Requirement>
Find each line below that contains the word "shown" and copy those lines out. Case counts, so a different capitalization does not match.

(Chart analysis data)
>>>>>

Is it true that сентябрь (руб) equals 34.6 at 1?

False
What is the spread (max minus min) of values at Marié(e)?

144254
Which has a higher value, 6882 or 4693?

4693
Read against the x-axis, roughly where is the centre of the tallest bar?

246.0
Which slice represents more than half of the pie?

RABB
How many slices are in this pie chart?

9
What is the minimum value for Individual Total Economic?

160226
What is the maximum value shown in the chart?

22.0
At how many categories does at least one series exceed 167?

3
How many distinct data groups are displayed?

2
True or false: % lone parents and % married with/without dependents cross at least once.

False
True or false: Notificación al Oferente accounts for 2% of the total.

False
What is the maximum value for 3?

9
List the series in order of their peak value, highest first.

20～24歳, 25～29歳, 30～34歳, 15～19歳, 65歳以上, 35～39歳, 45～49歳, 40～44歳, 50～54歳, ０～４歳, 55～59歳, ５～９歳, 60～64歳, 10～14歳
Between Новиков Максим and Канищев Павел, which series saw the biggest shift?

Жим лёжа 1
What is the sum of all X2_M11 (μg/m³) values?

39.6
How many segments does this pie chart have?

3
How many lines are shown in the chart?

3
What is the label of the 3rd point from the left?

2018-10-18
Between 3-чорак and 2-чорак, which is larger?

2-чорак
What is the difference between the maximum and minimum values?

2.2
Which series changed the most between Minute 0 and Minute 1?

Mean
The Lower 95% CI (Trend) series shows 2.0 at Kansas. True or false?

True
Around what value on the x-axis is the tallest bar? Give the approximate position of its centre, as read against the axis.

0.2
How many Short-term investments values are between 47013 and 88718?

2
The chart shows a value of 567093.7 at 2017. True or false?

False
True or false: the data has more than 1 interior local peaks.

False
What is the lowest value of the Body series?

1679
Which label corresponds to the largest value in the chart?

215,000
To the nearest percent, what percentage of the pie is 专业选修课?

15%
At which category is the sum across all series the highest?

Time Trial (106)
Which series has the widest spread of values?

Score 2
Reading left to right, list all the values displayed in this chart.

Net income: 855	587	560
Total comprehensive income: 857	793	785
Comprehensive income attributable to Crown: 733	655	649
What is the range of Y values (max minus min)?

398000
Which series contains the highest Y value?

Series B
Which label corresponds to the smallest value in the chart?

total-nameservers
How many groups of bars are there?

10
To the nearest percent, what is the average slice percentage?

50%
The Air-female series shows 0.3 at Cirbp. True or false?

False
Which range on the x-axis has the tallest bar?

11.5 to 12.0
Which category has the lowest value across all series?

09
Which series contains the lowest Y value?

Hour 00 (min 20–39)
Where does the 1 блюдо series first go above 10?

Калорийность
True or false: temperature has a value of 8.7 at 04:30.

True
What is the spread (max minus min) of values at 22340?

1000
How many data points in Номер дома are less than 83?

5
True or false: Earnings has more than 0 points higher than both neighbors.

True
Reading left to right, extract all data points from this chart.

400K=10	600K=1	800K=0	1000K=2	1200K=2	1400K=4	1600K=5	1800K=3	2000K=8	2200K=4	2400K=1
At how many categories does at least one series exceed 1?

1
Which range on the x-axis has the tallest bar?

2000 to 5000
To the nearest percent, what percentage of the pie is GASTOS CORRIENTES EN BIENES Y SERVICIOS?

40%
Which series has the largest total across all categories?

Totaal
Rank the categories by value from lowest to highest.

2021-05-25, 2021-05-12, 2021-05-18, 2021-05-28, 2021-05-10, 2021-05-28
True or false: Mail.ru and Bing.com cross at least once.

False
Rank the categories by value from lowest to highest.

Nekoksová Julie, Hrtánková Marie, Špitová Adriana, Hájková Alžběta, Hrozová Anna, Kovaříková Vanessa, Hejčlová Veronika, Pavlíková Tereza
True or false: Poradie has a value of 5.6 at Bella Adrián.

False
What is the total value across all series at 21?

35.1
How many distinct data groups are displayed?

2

<<<<<

Written solution>
What is the maximum value shown in the chart?
How many lines are shown in the chart?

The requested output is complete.